What was the maximum amount of passengers?

See the Answer

select
  max(passenger_count) as max_passenger_count
from ny_taxi_data;

Returns 112 passengers. Well that’s weird. Let’s examine the passengers distribution.

select
  passenger_count,
  count(*) as frequency
from ny_taxi_data
group by 1
order by 1 desc
limit 100

returns

 passenger_count | frequency
-----------------+-----------
           112.0 |         1
            96.0 |         1
             9.0 |        98
             8.0 |       156
             7.0 |       229
             6.0 |   1089568
             5.0 |   1715439
             4.0 |   1052834
             3.0 |   2504112
             2.0 |   9575299
             1.0 |  48133494
             0.0 |   1454268
            NULL |   2698591

We can see that one trip had 112 and another one 96 passengers. All the other trips start with a more "realistic" number of 9 passengers. As a bonus question: What exactly did the large number of passenger do?

select *
from ny_taxi_data
where passenger_count > 50

returns

 vendorid |  tpep_pickup_datetime   |  tpep_dropoff_datetime  | duration_min | passenger_count | trip_distance | payment_type | fare_amount | tip_amount | total_amount
----------+-------------------------+-------------------------+--------------+-----------------+---------------+--------------+-------------+------------+--------------
        2 | 2021-08-01 19:47:43.000 | 2021-08-01 19:57:54.000 |           10 |           112.0 |           1.8 | Credit card  |         9.0 |       2.46 |        14.76
        2 | 2021-08-03 11:51:58.000 | 2021-08-03 12:09:29.000 |           17 |            96.0 |          1.56 | Credit card  |        11.5 |       2.22 |        17.02

Pretty cheap for that amount of people! This probably are invalid records.

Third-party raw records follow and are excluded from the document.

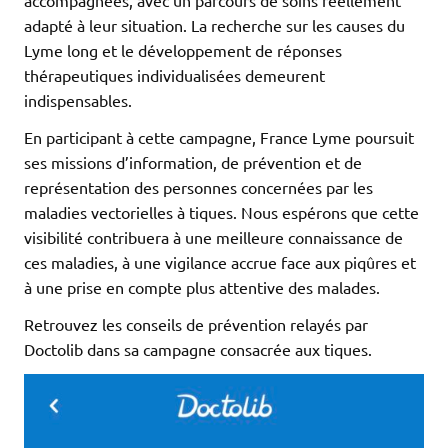
accompagnées, avec un parcours de soins réellement
adapté à leur situation. La recherche sur les causes du
Lyme long et le développement de réponses
thérapeutiques individualisées demeurent
indispensables.
En participant à cette campagne, France Lyme poursuit
ses missions d’information, de prévention et de
représentation des personnes concernées par les
maladies vectorielles à tiques. Nous espérons que cette
visibilité contribuera à une meilleure connaissance de
ces maladies, à une vigilance accrue face aux piqûres et
à une prise en compte plus attentive des malades.
Retrouvez les conseils de prévention relayés par
Doctolib dans sa campagne consacrée aux tiques.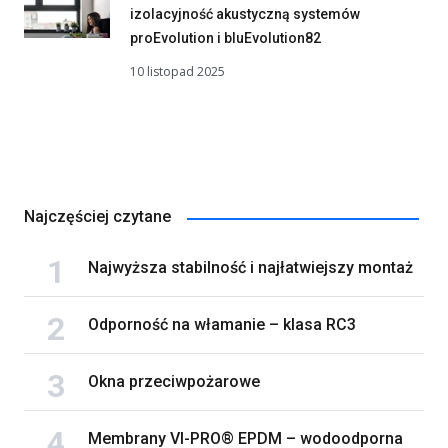
izolacyjność akustyczną systemów
proEvolution i bluEvolution82
10 listopad 2025
Najczęściej czytane
Najwyższa stabilność i najłatwiejszy montaż
Odporność na włamanie – klasa RC3
Okna przeciwpożarowe
Membrany VI-PRO® EPDM – wodoodporna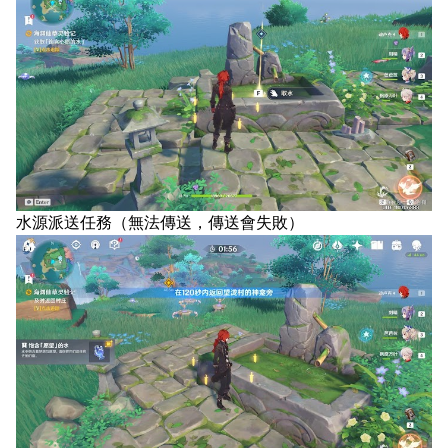
水源派送任務（無法傳送，傳送會失敗）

What was the highest tip (measured in percentage of the original fee) ever given?

See the Answer

select
  total_amount as fee,
  tip_amount as tip,
  tip_amount / total_amount * 100 as tip_percentage
from ny_taxi_data
where total_amount > 0
order by 3 desc
limit 5

returns

 fee  | tip  |   tip_percentage
------+------+--------------------
  4.2 | 10.0 |  238.0952380952381
 18.2 | 25.0 | 137.36263736263737
 8.24 | 9.24 | 112.13592233009709
 0.66 | 0.66 |              100.0
 0.01 | 0.01 |              100.0

Create Additional Dashboards

You also have the possibility to create additional charts and bundle them together in a Dashboard. Have a look at the Superset documentation on how to do that.

Load Additional Data

You can use the MinIO webinterface to upload additional data. As an alternative you can use the S3 API with an S3 client like s3cmd. It is recommended to put the data into a folder (prefix) in the demo bucket.

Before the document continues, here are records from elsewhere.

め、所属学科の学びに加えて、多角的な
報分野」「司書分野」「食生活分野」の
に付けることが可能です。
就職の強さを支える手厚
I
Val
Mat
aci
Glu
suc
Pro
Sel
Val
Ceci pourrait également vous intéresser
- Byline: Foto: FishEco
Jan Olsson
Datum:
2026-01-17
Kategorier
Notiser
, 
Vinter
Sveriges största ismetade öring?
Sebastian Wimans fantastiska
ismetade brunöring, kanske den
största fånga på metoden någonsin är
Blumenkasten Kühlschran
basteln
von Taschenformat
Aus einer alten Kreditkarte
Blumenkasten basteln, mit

Have a look at the defined tables inside the hive.demo schema on how to inform Trino about the newly available data.

Table Definitions

show create table hive.demo.ny_taxi_data_raw

produces something like

CREATE TABLE IF NOT EXISTS hive.demo.ny_taxi_data_raw (
  VendorID BIGINT,
  tpep_pickup_datetime TIMESTAMP,
  tpep_dropoff_datetime TIMESTAMP,
  passenger_count DOUBLE,
  trip_distance DOUBLE,
  payment_type BIGINT,
  Fare_amount DOUBLE,
  Tip_amount DOUBLE,
  Total_amount DOUBLE
) WITH (
  external_location = 's3a://demo/ny-taxi-data/raw/',
  format = 'parquet'
)

If you want to transform or filter your data in any way before using it e.g. in Superset you can create a view as follows:

show create view hive.demo.ny_taxi_data

produces something like

create or replace view hive.demo.ny_taxi_data as
select
  vendorid,
  tpep_pickup_datetime,
  tpep_dropoff_datetime,
  date_diff('minute', tpep_pickup_datetime, tpep_dropoff_datetime) as duration_min,
  passenger_count,
  trip_distance,
  case payment_type when 1 then 'Credit card' when 2 then 'Cash' when 3 then 'No charge' when 4 then 'Dispute' when 6 then 'Voided trino' else 'Unknown' end as payment_type,
  fare_amount,
  tip_amount,
  total_amount
from hive.demo.ny_taxi_data_raw
where tpep_pickup_datetime >= from_iso8601_timestamp('2019-12-01T00:00:00')
and tpep_pickup_datetime <= from_iso8601_timestamp('2022-05-31T00:00:00')

Connect to Trino via CLI, Python or DBeaver

If you prefer running your SQL statements via command-line, a Python script or a graphical Database manager like DBeaver please have a look at the the Trino documentation on how to do that.